In all the years I have lived in London, I've never actually set foot in the club, and I was fascinated to see a forge dated 1635 form part of the back wall of the main stage. The sound engineer informed me it was used to make horseshoes. I am impressed to think it must have survived the Great Fire. But, I digress...
Cowan performed in the front room, a quirky, pigtailed figure adopting a knock-kneed stance usually seen by rockabilly guitarists, but here matched with a concert ukulele, face scrunched up, the better to add a melodramatic visual element to her idiosyncratic songs. I would have termed her style "English eccentric", had I not been warned via a pre-gig comment by fellow performer Helen McCookerybook, that they are neither English nor singer-songwriters.
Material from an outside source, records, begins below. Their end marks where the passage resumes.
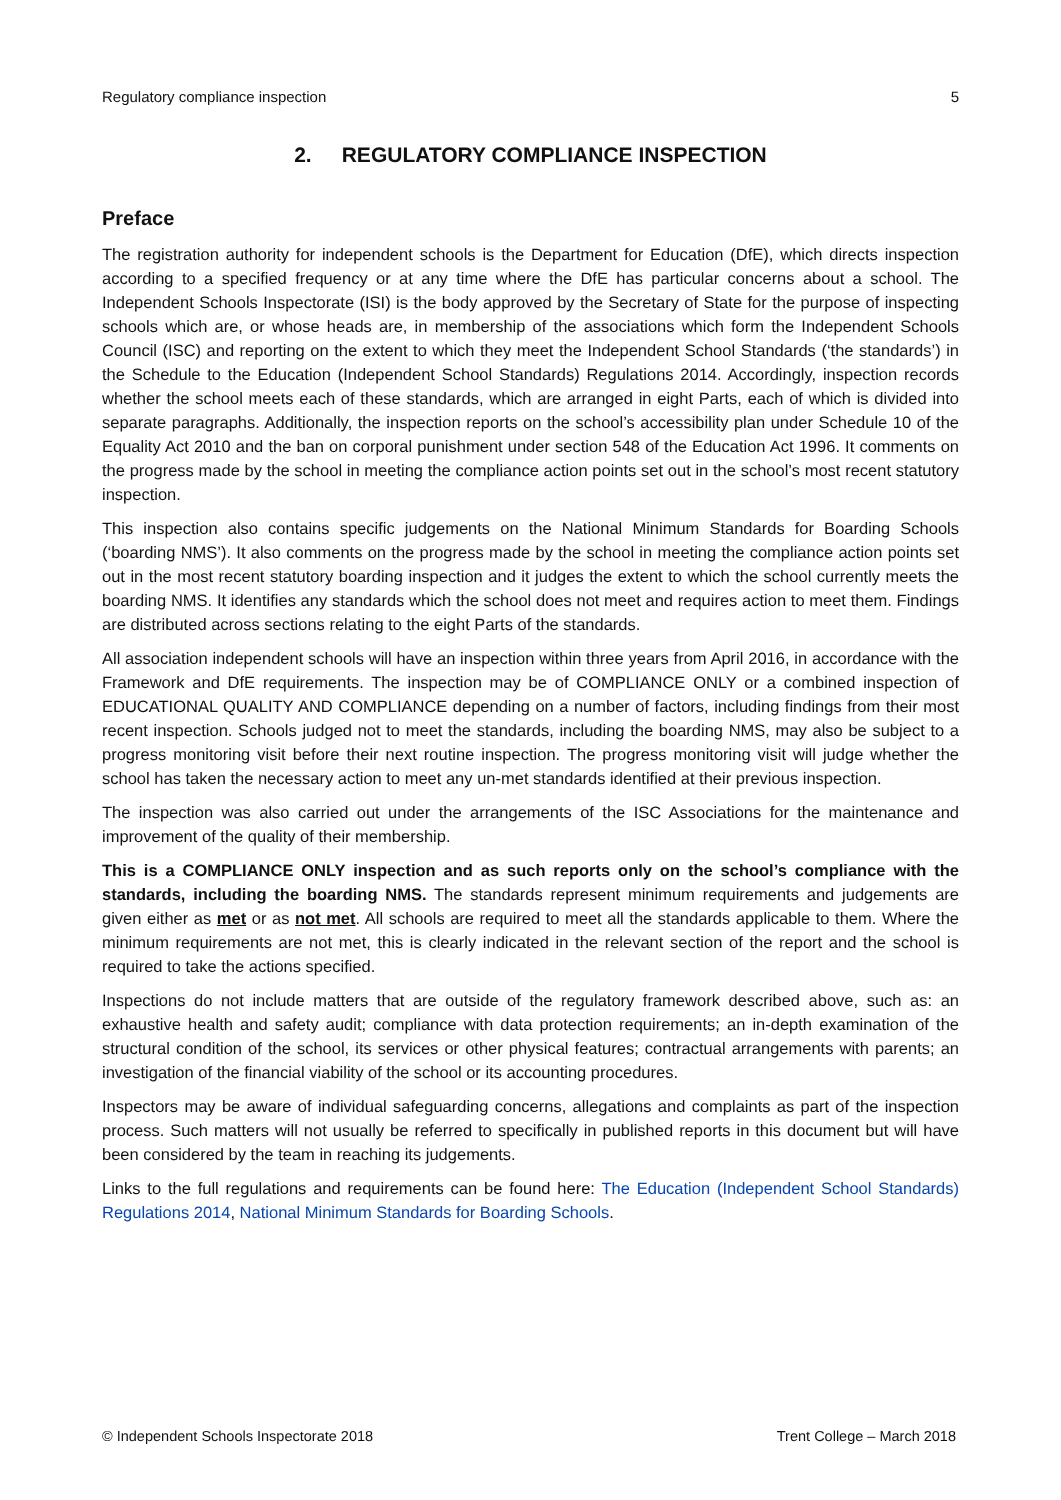Regulatory compliance inspection 5
2. REGULATORY COMPLIANCE INSPECTION
Preface
The registration authority for independent schools is the Department for Education (DfE), which directs inspection according to a specified frequency or at any time where the DfE has particular concerns about a school. The Independent Schools Inspectorate (ISI) is the body approved by the Secretary of State for the purpose of inspecting schools which are, or whose heads are, in membership of the associations which form the Independent Schools Council (ISC) and reporting on the extent to which they meet the Independent School Standards (‘the standards’) in the Schedule to the Education (Independent School Standards) Regulations 2014. Accordingly, inspection records whether the school meets each of these standards, which are arranged in eight Parts, each of which is divided into separate paragraphs. Additionally, the inspection reports on the school’s accessibility plan under Schedule 10 of the Equality Act 2010 and the ban on corporal punishment under section 548 of the Education Act 1996. It comments on the progress made by the school in meeting the compliance action points set out in the school’s most recent statutory inspection.
This inspection also contains specific judgements on the National Minimum Standards for Boarding Schools (‘boarding NMS’). It also comments on the progress made by the school in meeting the compliance action points set out in the most recent statutory boarding inspection and it judges the extent to which the school currently meets the boarding NMS. It identifies any standards which the school does not meet and requires action to meet them. Findings are distributed across sections relating to the eight Parts of the standards.
All association independent schools will have an inspection within three years from April 2016, in accordance with the Framework and DfE requirements. The inspection may be of COMPLIANCE ONLY or a combined inspection of EDUCATIONAL QUALITY AND COMPLIANCE depending on a number of factors, including findings from their most recent inspection. Schools judged not to meet the standards, including the boarding NMS, may also be subject to a progress monitoring visit before their next routine inspection. The progress monitoring visit will judge whether the school has taken the necessary action to meet any un-met standards identified at their previous inspection.
The inspection was also carried out under the arrangements of the ISC Associations for the maintenance and improvement of the quality of their membership.
This is a COMPLIANCE ONLY inspection and as such reports only on the school’s compliance with the standards, including the boarding NMS. The standards represent minimum requirements and judgements are given either as met or as not met. All schools are required to meet all the standards applicable to them. Where the minimum requirements are not met, this is clearly indicated in the relevant section of the report and the school is required to take the actions specified.
Inspections do not include matters that are outside of the regulatory framework described above, such as: an exhaustive health and safety audit; compliance with data protection requirements; an in-depth examination of the structural condition of the school, its services or other physical features; contractual arrangements with parents; an investigation of the financial viability of the school or its accounting procedures.
Inspectors may be aware of individual safeguarding concerns, allegations and complaints as part of the inspection process. Such matters will not usually be referred to specifically in published reports in this document but will have been considered by the team in reaching its judgements.
Links to the full regulations and requirements can be found here: The Education (Independent School Standards) Regulations 2014, National Minimum Standards for Boarding Schools.
© Independent Schools Inspectorate 2018 Trent College – March 2018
So, perhaps "British eccentric" is more accurate. Cowan's is quite a melodramatic style, full of dramatic pauses, knowing intonations and clever wordplay. "The Lure of Paris" made repeated mention of a "boring banker" in such a barbed way as to suggest it was cockney rhyming slang. Another number very amusingly riffed on "red Berlin" and the narrator's various romantic escapades.
Among the audience was Cowan's and McCookerybook's colleague Kath Tait, the third member of their tongue-in-cheek group the Desperado Housewives ("on the run from husbands and housework"). Their next themed gig, on the subject of cowboys, is on 9 September at the Montague Arms in New Cross.